**EXCERPTED TEXT:**
══════════════════════════════

Fix DiskThresholdDeciderIT.testHighWatermarkNotExceeded (#63112) (#63385)

The first refreshDiskUsage() refreshes the ClusterInfo update which in turn calls listeners like DiskThreshMonitor. This one triggers a reroute as expected and turns an internal checkInProgress flag before submitting a cluster state update to relocate shards (the internal flag is toggled again once the cluster state update is processed). In the test I suspect that the second refreshDiskUsage() may complete before DiskThreshMonitor's internal flag is set back to its initial state, resulting in the second ClusterInfo update to be ignored and message like "[node_t0] skipping monitor as a check is already in progress" to be logged. Adding another wait for languid events to be processed before executing the second refreshDiskUsage() should help here. Closes #62326
2020-10-07 11:27:25 +02:00 · 2020-10-07 11:27:25 +02:00 · 581490d83c
parent d45f7de3fb
commit 581490d83c
1 changed files with 15 additions and 4 deletions
--- a/server/src/internalClusterTest/java/org/elasticsearch/cluster/routing/allocation/decider/DiskThresholdDeciderIT.java
+++ b/server/src/internalClusterTest/java/org/elasticsearch/cluster/routing/allocation/decider/DiskThresholdDeciderIT.java
@ -136,11 +136,11 @@ public class DiskThresholdDeciderIT extends ESIntegTestCase {
        return Collections.singletonList(InternalSettingsPlugin.class);
    }
    @AwaitsFix(bugUrl = "https://github.com/elastic/elasticsearch/issues/62326")
    public void testHighWatermarkNotExceeded() throws Exception {
        internalCluster().startMasterOnlyNode();
        internalCluster().startDataOnlyNode();
        final String dataNodeName = internalCluster().startDataOnlyNode();
        ensureStableCluster(3);
        final InternalClusterInfoService clusterInfoService
                = (InternalClusterInfoService) internalCluster().getMasterNodeInstance(ClusterInfoService.class);
@ -276,6 +276,13 @@ public class DiskThresholdDeciderIT extends ESIntegTestCase {
    }
    private void refreshDiskUsage() {
        assertFalse(client().admin().cluster().prepareHealth()

══════════════════════════════

**DATA EXCERPT:**
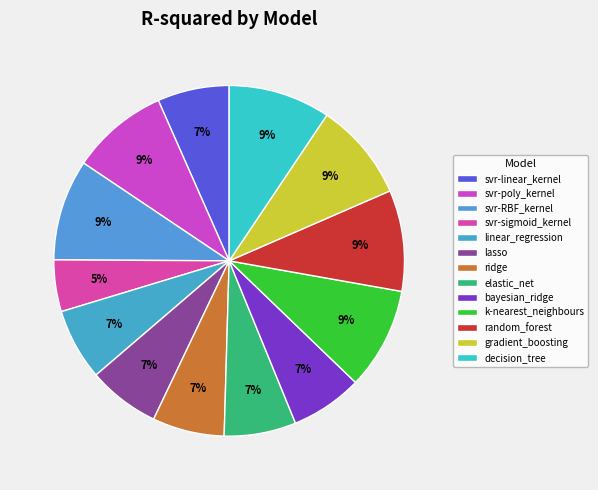

Is there any slice that represents more than half of the pie?

No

══════════════════════════════

**EXERCISE 1:** In the DiskThresholdDeciderIT commit, what is added before the second refreshDiskUsage() call to fix the test?
**EXERCISE 2:** Please extend the DiskThresholdDeciderIT commit from its last shown line onward.
The lines that come after the DiskThresholdDeciderIT commit are separate material and have no connection to it.

**WRITTEN REPLY 1:** Another wait for languid events to be processed.

**WRITTEN REPLY 2:**
            .setWaitForEvents(Priority.LANGUID)
            .setWaitForNoRelocatingShards(true)
            .setWaitForNoInitializingShards(true)
            .get()
            .isTimedOut());
        final ClusterInfoService clusterInfoService = internalCluster().getMasterNodeInstance(ClusterInfoService.class);
        ((InternalClusterInfoService) clusterInfoService).refresh();
        // if the nodes were all under the low watermark already (but unbalanced) then a change in the disk usage doesn't trigger a reroute
@ -284,9 +291,13 @@ public class DiskThresholdDeciderIT extends ESIntegTestCase {
            .allMatch(cur -> cur.value.getFreeBytes() > WATERMARK_BYTES)) {
            assertAcked(client().admin().cluster().prepareReroute());
        }
-        assertFalse(client().admin().cluster().prepareHealth().setWaitForEvents(Priority.LANGUID)
+
-                .setWaitForNoRelocatingShards(true)
+        assertFalse(client().admin().cluster().prepareHealth()
-                .setWaitForNoInitializingShards(true).get().isTimedOut());
+            .setWaitForEvents(Priority.LANGUID)
            .setWaitForNoRelocatingShards(true)
            .setWaitForNoInitializingShards(true)
            .get()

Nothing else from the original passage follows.